- EXERCISE INSTRUCTIONS
Render every line of the data below as a JSON list of strings, one string per line, leaving out blank lines. Leave the pictures out of the list.

- GIVEN INFORMATION
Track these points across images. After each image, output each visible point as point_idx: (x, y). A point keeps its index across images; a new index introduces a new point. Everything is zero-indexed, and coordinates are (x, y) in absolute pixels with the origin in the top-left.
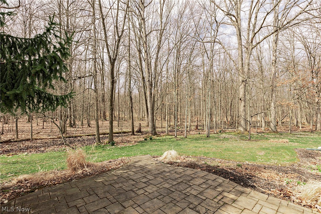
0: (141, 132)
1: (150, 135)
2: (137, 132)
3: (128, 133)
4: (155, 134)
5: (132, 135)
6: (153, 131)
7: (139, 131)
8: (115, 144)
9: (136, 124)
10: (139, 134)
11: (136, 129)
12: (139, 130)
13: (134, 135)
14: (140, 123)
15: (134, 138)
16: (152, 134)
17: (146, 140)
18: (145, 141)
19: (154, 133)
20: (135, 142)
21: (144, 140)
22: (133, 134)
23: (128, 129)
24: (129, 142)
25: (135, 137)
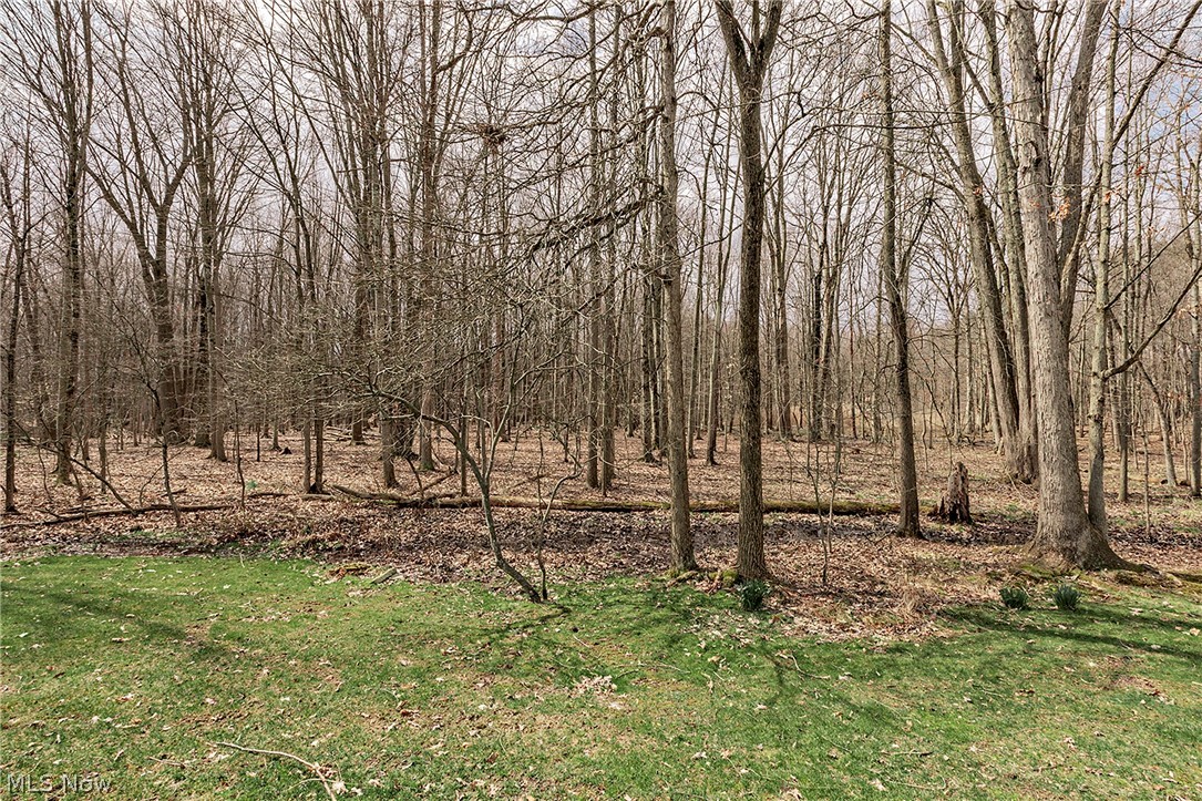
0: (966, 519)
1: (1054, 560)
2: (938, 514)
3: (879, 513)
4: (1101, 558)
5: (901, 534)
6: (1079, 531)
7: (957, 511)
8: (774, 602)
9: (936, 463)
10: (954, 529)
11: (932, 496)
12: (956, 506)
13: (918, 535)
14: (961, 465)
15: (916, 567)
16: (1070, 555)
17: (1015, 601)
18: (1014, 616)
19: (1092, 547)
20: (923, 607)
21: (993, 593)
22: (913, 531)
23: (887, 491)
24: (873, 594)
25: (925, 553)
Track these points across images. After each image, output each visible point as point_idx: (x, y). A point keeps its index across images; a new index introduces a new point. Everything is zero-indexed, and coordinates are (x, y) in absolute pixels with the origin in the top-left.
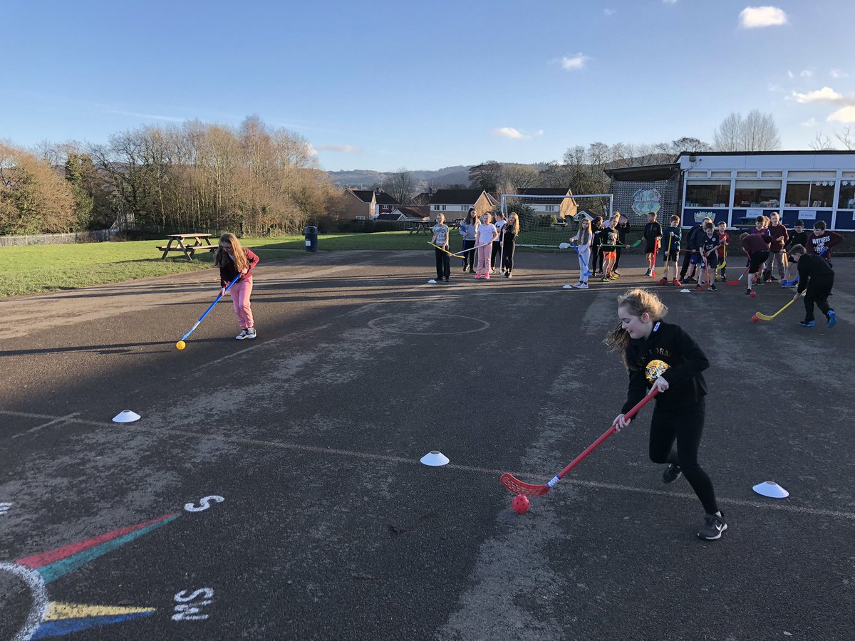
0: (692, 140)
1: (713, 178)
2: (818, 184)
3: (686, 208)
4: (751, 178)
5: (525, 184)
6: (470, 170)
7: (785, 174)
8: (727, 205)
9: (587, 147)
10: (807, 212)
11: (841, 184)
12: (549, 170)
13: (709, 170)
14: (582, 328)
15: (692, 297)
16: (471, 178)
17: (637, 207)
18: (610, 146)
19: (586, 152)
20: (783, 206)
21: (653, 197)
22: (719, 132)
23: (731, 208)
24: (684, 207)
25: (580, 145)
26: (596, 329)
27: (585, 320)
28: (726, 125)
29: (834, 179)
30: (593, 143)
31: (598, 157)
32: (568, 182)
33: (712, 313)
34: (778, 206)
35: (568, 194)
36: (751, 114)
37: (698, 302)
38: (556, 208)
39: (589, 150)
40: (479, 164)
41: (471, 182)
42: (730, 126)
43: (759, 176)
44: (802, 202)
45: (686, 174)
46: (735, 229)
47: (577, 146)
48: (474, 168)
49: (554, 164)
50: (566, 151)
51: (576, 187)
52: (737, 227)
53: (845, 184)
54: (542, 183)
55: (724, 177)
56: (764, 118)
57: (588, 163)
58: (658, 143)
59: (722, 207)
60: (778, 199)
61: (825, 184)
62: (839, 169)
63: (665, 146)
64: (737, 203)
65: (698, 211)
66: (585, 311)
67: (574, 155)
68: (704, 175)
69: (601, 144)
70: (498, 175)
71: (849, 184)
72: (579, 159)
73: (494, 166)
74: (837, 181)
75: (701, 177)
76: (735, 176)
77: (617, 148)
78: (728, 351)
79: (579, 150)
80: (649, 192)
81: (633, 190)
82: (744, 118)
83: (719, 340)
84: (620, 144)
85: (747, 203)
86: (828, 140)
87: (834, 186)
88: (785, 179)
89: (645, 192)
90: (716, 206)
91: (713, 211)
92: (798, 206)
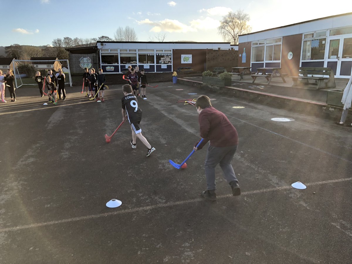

- TASK OUTPUT
[
  "Track these points across images. After each image, output each visible point as point_idx: (x, y). A point keeps its index across images; a new index introduces a new point. Everything is zero-indexed, and coordinates are (x, y) in absolute pixels with the origin in the top-left.",
  "0: (141, 132)",
  "1: (150, 135)",
  "2: (137, 132)",
  "3: (128, 133)",
  "4: (155, 134)",
  "5: (132, 135)",
  "6: (153, 131)",
  "7: (139, 131)",
  "8: (115, 144)",
  "9: (136, 124)",
  "10: (139, 134)",
  "11: (136, 129)",
  "12: (139, 130)",
  "13: (134, 135)",
  "14: (140, 123)",
  "15: (134, 138)",
  "16: (152, 134)",
  "17: (146, 140)",
  "18: (145, 141)",
  "19: (154, 133)",
  "20: (135, 142)",
  "21: (144, 140)",
  "22: (133, 134)",
  "23: (128, 129)",
  "24: (129, 142)",
  "25: (135, 137)",
  "0: (966, 519)",
  "1: (1054, 560)",
  "2: (938, 514)",
  "3: (879, 513)",
  "4: (1101, 558)",
  "5: (901, 534)",
  "6: (1079, 531)",
  "7: (957, 511)",
  "8: (774, 602)",
  "9: (936, 463)",
  "10: (954, 529)",
  "11: (932, 496)",
  "12: (956, 506)",
  "13: (918, 535)",
  "14: (961, 465)",
  "15: (916, 567)",
  "16: (1070, 555)",
  "17: (1015, 601)",
  "18: (1014, 616)",
  "19: (1092, 547)",
  "20: (923, 607)",
  "21: (993, 593)",
  "22: (913, 531)",
  "23: (887, 491)",
  "24: (873, 594)",
  "25: (925, 553)",
  "Track these points across images. After each image, output each visible point as point_idx: (x, y). A point keeps its index across images; a new index introduces a new point. Everything is zero-indexed, and coordinates are (x, y) in absolute pixels with the origin in the top-left.",
  "0: (692, 140)",
  "1: (713, 178)",
  "2: (818, 184)",
  "3: (686, 208)",
  "4: (751, 178)",
  "5: (525, 184)",
  "6: (470, 170)",
  "7: (785, 174)",
  "8: (727, 205)",
  "9: (587, 147)",
  "10: (807, 212)",
  "11: (841, 184)",
  "12: (549, 170)",
  "13: (709, 170)",
  "14: (582, 328)",
  "15: (692, 297)",
  "16: (471, 178)",
  "17: (637, 207)",
  "18: (610, 146)",
  "19: (586, 152)",
  "20: (783, 206)",
  "21: (653, 197)",
  "22: (719, 132)",
  "23: (731, 208)",
  "24: (684, 207)",
  "25: (580, 145)",
  "26: (596, 329)",
  "27: (585, 320)",
  "28: (726, 125)",
  "29: (834, 179)",
  "30: (593, 143)",
  "31: (598, 157)",
  "32: (568, 182)",
  "33: (712, 313)",
  "34: (778, 206)",
  "35: (568, 194)",
  "36: (751, 114)",
  "37: (698, 302)",
  "38: (556, 208)",
  "39: (589, 150)",
  "40: (479, 164)",
  "41: (471, 182)",
  "42: (730, 126)",
  "43: (759, 176)",
  "44: (802, 202)",
  "45: (686, 174)",
  "46: (735, 229)",
  "47: (577, 146)",
  "48: (474, 168)",
  "49: (554, 164)",
  "50: (566, 151)",
  "51: (576, 187)",
  "52: (737, 227)",
  "53: (845, 184)",
  "54: (542, 183)",
  "55: (724, 177)",
  "56: (764, 118)",
  "57: (588, 163)",
  "58: (658, 143)",
  "59: (722, 207)",
  "60: (778, 199)",
  "61: (825, 184)",
  "62: (839, 169)",
  "63: (665, 146)",
  "64: (737, 203)",
  "65: (698, 211)",
  "66: (585, 311)",
  "67: (574, 155)",
  "68: (704, 175)",
  "69: (601, 144)",
  "70: (498, 175)",
  "71: (849, 184)",
  "72: (579, 159)",
  "73: (494, 166)",
  "74: (837, 181)",
  "75: (701, 177)",
  "76: (735, 176)",
  "77: (617, 148)",
  "78: (728, 351)",
  "79: (579, 150)",
  "80: (649, 192)",
  "81: (633, 190)",
  "82: (744, 118)",
  "83: (719, 340)",
  "84: (620, 144)",
  "85: (747, 203)",
  "86: (828, 140)",
  "87: (834, 186)",
  "88: (785, 179)",
  "89: (645, 192)",
  "90: (716, 206)",
  "91: (713, 211)",
  "92: (798, 206)"
]